As a city Rotterdam is adorable - beautiful and historic buildings, a very laid back lifestyle, and tons of public transport (trams, trains, buses and taxis). The streets are relatively clean, but the rivers are full of plastic bags, which are always an eye sore.

The quality of life is truly outstanding here, even for European standards, and I feel slightly guilty for enjoying the 24-hour, uninterrupted electricity supply. The best part of course is the ability to walk everywhere, day or night, and where a car is quite unnecessary if you don't fancy one.

I'm somewhat relieved to see Dutch TV also suffers from too much cheap American programming, like re-runs of The Fresh Prince of Bel Air, and even Dr Phil - all subtitled into Dutch.

Note to self: in my next life I must invest in a long running production that sells to almost every territory in the world. Can you spell cha-ching? The truth is, I work in an unforgiving and fickle industry where you're only as good as your last film or TV production, and where the chances of success are almost comparable to winning the lotto.

Smoke gets in the eyes

I'm a great believer that if you travel, you have to allow yourself the full experience of the new environment, you know, when in Rome, blah blah, so of course we walk into a couple of the (in)famous Dutch coffee shops, where marijuana, hash and coffee are sold legally over the counter.

They tend to be patronised primarily by men in their twenties and thirties, and by giggly and curious international types tickled pink by the concept of legalised drugs.
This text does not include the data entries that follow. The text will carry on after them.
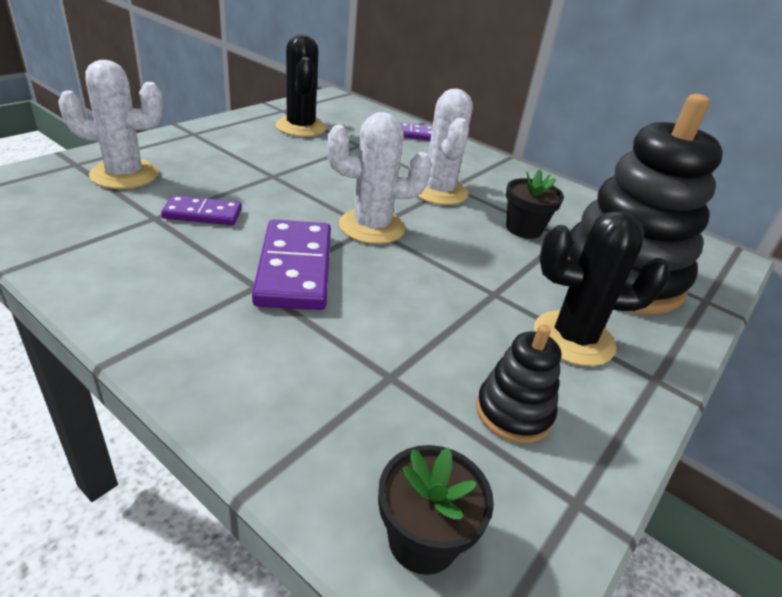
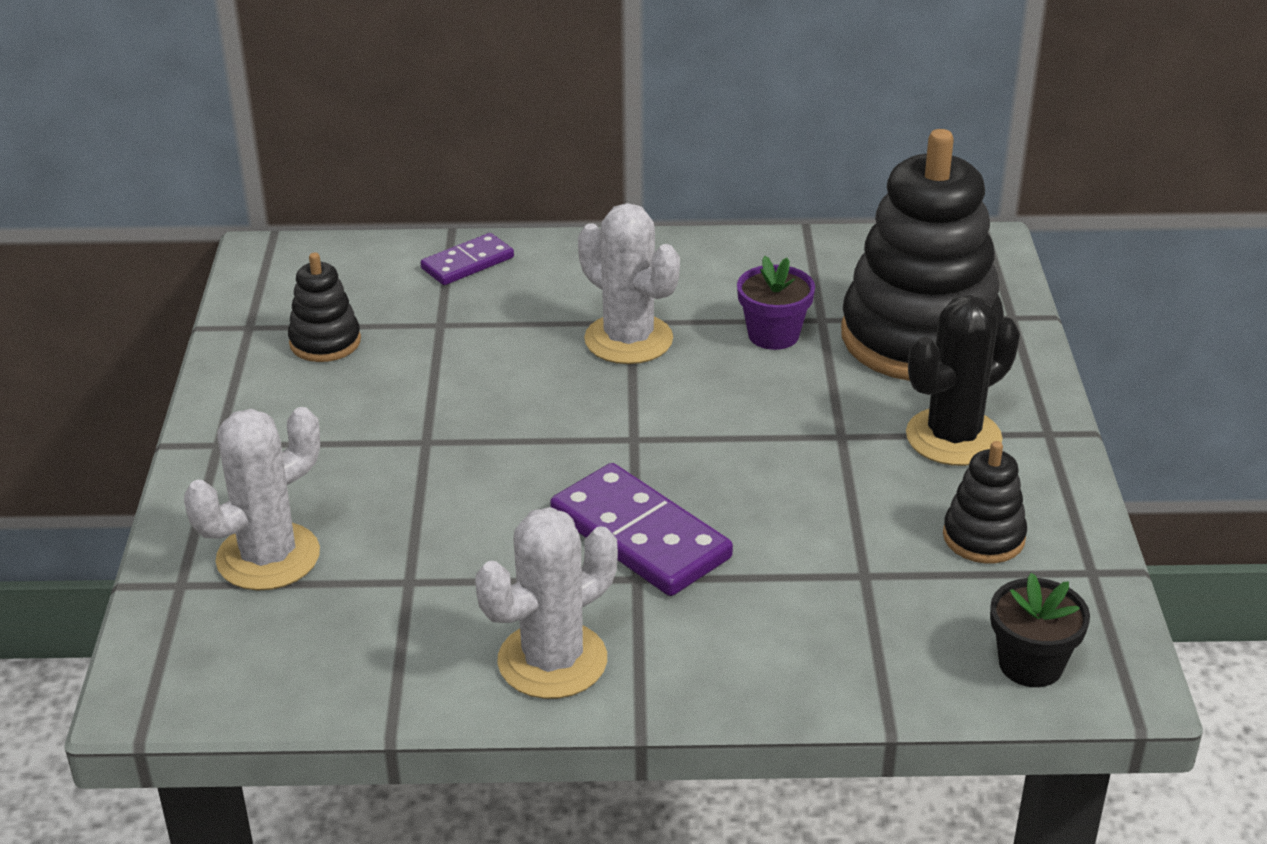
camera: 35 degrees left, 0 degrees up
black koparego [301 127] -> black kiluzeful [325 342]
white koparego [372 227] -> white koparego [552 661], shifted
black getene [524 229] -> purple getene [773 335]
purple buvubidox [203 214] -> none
I know what you want to know, and yes damnit I did inhale, and loved every minute of it.

It also just happens to be the day Bafana is slaughtered by Tunisia, and we leave the establishment depressed but not entirely surprised. We kill the resulting munchies with a huge dinner of the best Chinese food I've ever had.

Overall, Rotterdam gets a solid 8 out of 10. There's not one city in the world that is perfect, and Rotterdam has its fair share of crime. But here's why I could live here: you're not always looking behind your back to see if someone wants to rape you or grab your laptop from you, and being killed for a stupid cell phone is a concept that seems like a terrible horror movie pitch, as opposed to being the daily reality South Africans have to contend with.